Data records
____________

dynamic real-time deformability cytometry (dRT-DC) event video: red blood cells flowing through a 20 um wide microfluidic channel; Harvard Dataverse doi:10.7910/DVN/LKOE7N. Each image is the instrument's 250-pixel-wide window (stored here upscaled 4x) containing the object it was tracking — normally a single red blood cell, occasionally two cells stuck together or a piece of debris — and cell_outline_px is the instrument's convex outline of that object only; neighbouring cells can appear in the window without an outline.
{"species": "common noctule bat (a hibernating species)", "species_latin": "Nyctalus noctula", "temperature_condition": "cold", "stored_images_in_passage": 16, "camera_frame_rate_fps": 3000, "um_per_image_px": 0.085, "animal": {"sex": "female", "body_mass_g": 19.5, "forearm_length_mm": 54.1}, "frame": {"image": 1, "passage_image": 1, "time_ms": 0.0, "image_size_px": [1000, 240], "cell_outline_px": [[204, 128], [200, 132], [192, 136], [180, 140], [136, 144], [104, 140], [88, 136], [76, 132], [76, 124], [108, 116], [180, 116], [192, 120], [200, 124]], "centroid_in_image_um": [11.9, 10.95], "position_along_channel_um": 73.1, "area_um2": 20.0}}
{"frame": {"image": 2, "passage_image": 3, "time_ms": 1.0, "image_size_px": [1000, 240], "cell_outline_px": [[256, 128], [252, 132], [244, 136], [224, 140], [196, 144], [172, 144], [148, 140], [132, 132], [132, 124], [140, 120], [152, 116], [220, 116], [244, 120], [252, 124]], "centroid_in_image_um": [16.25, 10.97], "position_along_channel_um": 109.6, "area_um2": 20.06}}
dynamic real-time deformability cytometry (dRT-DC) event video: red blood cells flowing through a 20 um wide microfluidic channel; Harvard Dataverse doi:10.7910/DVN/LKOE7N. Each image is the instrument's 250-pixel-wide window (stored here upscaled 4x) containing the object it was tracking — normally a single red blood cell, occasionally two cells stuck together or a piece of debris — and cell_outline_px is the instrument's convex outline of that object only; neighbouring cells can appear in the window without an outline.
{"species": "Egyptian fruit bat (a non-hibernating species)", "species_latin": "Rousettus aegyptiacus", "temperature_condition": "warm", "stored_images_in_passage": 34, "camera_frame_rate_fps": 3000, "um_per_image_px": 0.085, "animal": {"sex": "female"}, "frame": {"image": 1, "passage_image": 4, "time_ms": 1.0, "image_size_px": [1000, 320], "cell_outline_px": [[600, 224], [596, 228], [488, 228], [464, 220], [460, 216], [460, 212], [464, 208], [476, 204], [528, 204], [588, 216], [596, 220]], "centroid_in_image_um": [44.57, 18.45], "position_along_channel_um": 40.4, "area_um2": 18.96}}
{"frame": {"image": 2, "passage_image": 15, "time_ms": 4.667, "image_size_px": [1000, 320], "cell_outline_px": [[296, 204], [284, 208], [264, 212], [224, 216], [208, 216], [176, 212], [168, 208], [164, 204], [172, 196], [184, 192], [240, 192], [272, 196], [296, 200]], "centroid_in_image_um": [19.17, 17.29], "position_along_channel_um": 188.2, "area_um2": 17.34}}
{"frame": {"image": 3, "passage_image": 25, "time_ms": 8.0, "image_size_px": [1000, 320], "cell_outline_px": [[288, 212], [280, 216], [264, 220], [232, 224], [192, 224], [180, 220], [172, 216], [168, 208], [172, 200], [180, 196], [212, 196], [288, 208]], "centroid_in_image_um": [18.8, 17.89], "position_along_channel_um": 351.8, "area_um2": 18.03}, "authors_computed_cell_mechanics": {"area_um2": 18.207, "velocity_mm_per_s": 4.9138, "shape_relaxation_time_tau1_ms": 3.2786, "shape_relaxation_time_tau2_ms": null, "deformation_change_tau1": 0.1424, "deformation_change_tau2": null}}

____________

◆ TASK DESCRIPTION ◆
Reproduce all of the records exactly.

◆ EXERCISE RESULT ◆
dynamic real-time deformability cytometry (dRT-DC) event video: red blood cells flowing through a 20 um wide microfluidic channel; Harvard Dataverse doi:10.7910/DVN/LKOE7N. Each image is the instrument's 250-pixel-wide window (stored here upscaled 4x) containing the object it was tracking — normally a single red blood cell, occasionally two cells stuck together or a piece of debris — and cell_outline_px is the instrument's convex outline of that object only; neighbouring cells can appear in the window without an outline.
{"species": "common noctule bat (a hibernating species)", "species_latin": "Nyctalus noctula", "temperature_condition": "cold", "stored_images_in_passage": 16, "camera_frame_rate_fps": 3000, "um_per_image_px": 0.085, "animal": {"sex": "female", "body_mass_g": 19.5, "forearm_length_mm": 54.1}, "frame": {"image": 1, "passage_image": 1, "time_ms": 0.0, "image_size_px": [1000, 240], "cell_outline_px": [[204, 128], [200, 132], [192, 136], [180, 140], [136, 144], [104, 140], [88, 136], [76, 132], [76, 124], [108, 116], [180, 116], [192, 120], [200, 124]], "centroid_in_image_um": [11.9, 10.95], "position_along_channel_um": 73.1, "area_um2": 20.0}}
{"frame": {"image": 2, "passage_image": 3, "time_ms": 1.0, "image_size_px": [1000, 240], "cell_outline_px": [[256, 128], [252, 132], [244, 136], [224, 140], [196, 144], [172, 144], [148, 140], [132, 132], [132, 124], [140, 120], [152, 116], [220, 116], [244, 120], [252, 124]], "centroid_in_image_um": [16.25, 10.97], "position_along_channel_um": 109.6, "area_um2": 20.06}}
dynamic real-time deformability cytometry (dRT-DC) event video: red blood cells flowing through a 20 um wide microfluidic channel; Harvard Dataverse doi:10.7910/DVN/LKOE7N. Each image is the instrument's 250-pixel-wide window (stored here upscaled 4x) containing the object it was tracking — normally a single red blood cell, occasionally two cells stuck together or a piece of debris — and cell_outline_px is the instrument's convex outline of that object only; neighbouring cells can appear in the window without an outline.
{"species": "Egyptian fruit bat (a non-hibernating species)", "species_latin": "Rousettus aegyptiacus", "temperature_condition": "warm", "stored_images_in_passage": 34, "camera_frame_rate_fps": 3000, "um_per_image_px": 0.085, "animal": {"sex": "female"}, "frame": {"image": 1, "passage_image": 4, "time_ms": 1.0, "image_size_px": [1000, 320], "cell_outline_px": [[600, 224], [596, 228], [488, 228], [464, 220], [460, 216], [460, 212], [464, 208], [476, 204], [528, 204], [588, 216], [596, 220]], "centroid_in_image_um": [44.57, 18.45], "position_along_channel_um": 40.4, "area_um2": 18.96}}
{"frame": {"image": 2, "passage_image": 15, "time_ms": 4.667, "image_size_px": [1000, 320], "cell_outline_px": [[296, 204], [284, 208], [264, 212], [224, 216], [208, 216], [176, 212], [168, 208], [164, 204], [172, 196], [184, 192], [240, 192], [272, 196], [296, 200]], "centroid_in_image_um": [19.17, 17.29], "position_along_channel_um": 188.2, "area_um2": 17.34}}
{"frame": {"image": 3, "passage_image": 25, "time_ms": 8.0, "image_size_px": [1000, 320], "cell_outline_px": [[288, 212], [280, 216], [264, 220], [232, 224], [192, 224], [180, 220], [172, 216], [168, 208], [172, 200], [180, 196], [212, 196], [288, 208]], "centroid_in_image_um": [18.8, 17.89], "position_along_channel_um": 351.8, "area_um2": 18.03}, "authors_computed_cell_mechanics": {"area_um2": 18.207, "velocity_mm_per_s": 4.9138, "shape_relaxation_time_tau1_ms": 3.2786, "shape_relaxation_time_tau2_ms": null, "deformation_change_tau1": 0.1424, "deformation_change_tau2": null}}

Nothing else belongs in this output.